» Problem to work on:
Rewrite the text of all the records, putting "trout fillets" wherever "salmon steaks" occurs and changing nothing else.

══ Exercise material

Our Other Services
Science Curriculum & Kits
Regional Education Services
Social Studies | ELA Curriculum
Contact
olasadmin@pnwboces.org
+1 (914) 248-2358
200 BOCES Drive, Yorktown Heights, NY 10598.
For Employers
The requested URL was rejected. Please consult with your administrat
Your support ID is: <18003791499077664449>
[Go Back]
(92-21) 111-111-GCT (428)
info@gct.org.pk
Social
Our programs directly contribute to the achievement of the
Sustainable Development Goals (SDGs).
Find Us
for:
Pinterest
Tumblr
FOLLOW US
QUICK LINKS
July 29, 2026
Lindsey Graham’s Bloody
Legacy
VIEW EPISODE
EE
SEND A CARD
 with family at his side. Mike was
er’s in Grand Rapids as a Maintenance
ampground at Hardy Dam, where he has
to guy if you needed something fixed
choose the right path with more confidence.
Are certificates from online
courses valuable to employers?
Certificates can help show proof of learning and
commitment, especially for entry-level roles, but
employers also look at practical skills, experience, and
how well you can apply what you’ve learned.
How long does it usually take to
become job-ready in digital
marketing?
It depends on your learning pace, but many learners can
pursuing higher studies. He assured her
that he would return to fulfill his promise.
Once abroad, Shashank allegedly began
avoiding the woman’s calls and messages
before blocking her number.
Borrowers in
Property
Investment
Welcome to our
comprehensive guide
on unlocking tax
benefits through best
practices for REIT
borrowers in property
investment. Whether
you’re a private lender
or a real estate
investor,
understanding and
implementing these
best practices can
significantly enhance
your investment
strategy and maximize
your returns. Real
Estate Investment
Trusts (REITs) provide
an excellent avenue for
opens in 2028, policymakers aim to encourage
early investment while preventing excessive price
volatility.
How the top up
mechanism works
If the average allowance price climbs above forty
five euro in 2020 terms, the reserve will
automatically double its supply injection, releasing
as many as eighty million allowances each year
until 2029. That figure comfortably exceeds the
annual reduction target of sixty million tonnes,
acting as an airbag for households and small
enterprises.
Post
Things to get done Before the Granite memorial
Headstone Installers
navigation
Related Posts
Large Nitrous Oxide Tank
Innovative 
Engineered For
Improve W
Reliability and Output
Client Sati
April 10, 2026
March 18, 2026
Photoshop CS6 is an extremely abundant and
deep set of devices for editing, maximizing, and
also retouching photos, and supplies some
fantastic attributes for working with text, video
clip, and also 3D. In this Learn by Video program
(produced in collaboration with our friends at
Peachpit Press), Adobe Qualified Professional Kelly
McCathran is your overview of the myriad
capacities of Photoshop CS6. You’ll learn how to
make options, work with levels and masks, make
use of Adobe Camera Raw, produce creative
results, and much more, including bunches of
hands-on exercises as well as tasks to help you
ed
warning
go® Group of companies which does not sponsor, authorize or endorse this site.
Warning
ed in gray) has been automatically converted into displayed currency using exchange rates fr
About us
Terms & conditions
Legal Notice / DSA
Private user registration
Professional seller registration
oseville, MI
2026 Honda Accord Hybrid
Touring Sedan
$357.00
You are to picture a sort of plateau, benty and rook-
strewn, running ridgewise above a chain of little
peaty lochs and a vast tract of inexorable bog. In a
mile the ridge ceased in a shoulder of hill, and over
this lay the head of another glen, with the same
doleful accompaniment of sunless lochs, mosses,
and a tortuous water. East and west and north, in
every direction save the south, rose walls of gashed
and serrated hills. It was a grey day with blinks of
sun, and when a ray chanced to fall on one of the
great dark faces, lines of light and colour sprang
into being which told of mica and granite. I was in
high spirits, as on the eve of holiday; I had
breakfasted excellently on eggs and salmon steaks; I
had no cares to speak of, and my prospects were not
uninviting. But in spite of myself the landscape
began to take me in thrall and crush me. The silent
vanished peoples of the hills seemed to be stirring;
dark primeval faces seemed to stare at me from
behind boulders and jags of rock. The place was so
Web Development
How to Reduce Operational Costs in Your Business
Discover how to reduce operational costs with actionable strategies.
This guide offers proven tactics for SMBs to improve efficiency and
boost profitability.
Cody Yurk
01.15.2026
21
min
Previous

════

» Task answer:
Our Other Services
Science Curriculum & Kits
Regional Education Services
Social Studies | ELA Curriculum
Contact
olasadmin@pnwboces.org
+1 (914) 248-2358
200 BOCES Drive, Yorktown Heights, NY 10598.
For Employers
The requested URL was rejected. Please consult with your administrat
Your support ID is: <18003791499077664449>
[Go Back]
(92-21) 111-111-GCT (428)
info@gct.org.pk
Social
Our programs directly contribute to the achievement of the
Sustainable Development Goals (SDGs).
Find Us
for:
Pinterest
Tumblr
FOLLOW US
QUICK LINKS
July 29, 2026
Lindsey Graham’s Bloody
Legacy
VIEW EPISODE
EE
SEND A CARD
 with family at his side. Mike was
er’s in Grand Rapids as a Maintenance
ampground at Hardy Dam, where he has
to guy if you needed something fixed
choose the right path with more confidence.
Are certificates from online
courses valuable to employers?
Certificates can help show proof of learning and
commitment, especially for entry-level roles, but
employers also look at practical skills, experience, and
how well you can apply what you’ve learned.
How long does it usually take to
become job-ready in digital
marketing?
It depends on your learning pace, but many learners can
pursuing higher studies. He assured her
that he would return to fulfill his promise.
Once abroad, Shashank allegedly began
avoiding the woman’s calls and messages
before blocking her number.
Borrowers in
Property
Investment
Welcome to our
comprehensive guide
on unlocking tax
benefits through best
practices for REIT
borrowers in property
investment. Whether
you’re a private lender
or a real estate
investor,
understanding and
implementing these
best practices can
significantly enhance
your investment
strategy and maximize
your returns. Real
Estate Investment
Trusts (REITs) provide
an excellent avenue for
opens in 2028, policymakers aim to encourage
early investment while preventing excessive price
volatility.
How the top up
mechanism works
If the average allowance price climbs above forty
five euro in 2020 terms, the reserve will
automatically double its supply injection, releasing
as many as eighty million allowances each year
until 2029. That figure comfortably exceeds the
annual reduction target of sixty million tonnes,
acting as an airbag for households and small
enterprises.
Post
Things to get done Before the Granite memorial
Headstone Installers
navigation
Related Posts
Large Nitrous Oxide Tank
Innovative 
Engineered For
Improve W
Reliability and Output
Client Sati
April 10, 2026
March 18, 2026
Photoshop CS6 is an extremely abundant and
deep set of devices for editing, maximizing, and
also retouching photos, and supplies some
fantastic attributes for working with text, video
clip, and also 3D. In this Learn by Video program
(produced in collaboration with our friends at
Peachpit Press), Adobe Qualified Professional Kelly
McCathran is your overview of the myriad
capacities of Photoshop CS6. You’ll learn how to
make options, work with levels and masks, make
use of Adobe Camera Raw, produce creative
results, and much more, including bunches of
hands-on exercises as well as tasks to help you
ed
warning
go® Group of companies which does not sponsor, authorize or endorse this site.
Warning
ed in gray) has been automatically converted into displayed currency using exchange rates fr
About us
Terms & conditions
Legal Notice / DSA
Private user registration
Professional seller registration
oseville, MI
2026 Honda Accord Hybrid
Touring Sedan
$357.00
You are to picture a sort of plateau, benty and rook-
strewn, running ridgewise above a chain of little
peaty lochs and a vast tract of inexorable bog. In a
mile the ridge ceased in a shoulder of hill, and over
this lay the head of another glen, with the same
doleful accompaniment of sunless lochs, mosses,
and a tortuous water. East and west and north, in
every direction save the south, rose walls of gashed
and serrated hills. It was a grey day with blinks of
sun, and when a ray chanced to fall on one of the
great dark faces, lines of light and colour sprang
into being which told of mica and granite. I was in
high spirits, as on the eve of holiday; I had
breakfasted excellently on eggs and trout fillets; I
had no cares to speak of, and my prospects were not
uninviting. But in spite of myself the landscape
began to take me in thrall and crush me. The silent
vanished peoples of the hills seemed to be stirring;
dark primeval faces seemed to stare at me from
behind boulders and jags of rock. The place was so
Web Development
How to Reduce Operational Costs in Your Business
Discover how to reduce operational costs with actionable strategies.
This guide offers proven tactics for SMBs to improve efficiency and
boost profitability.
Cody Yurk
01.15.2026
21
min
Previous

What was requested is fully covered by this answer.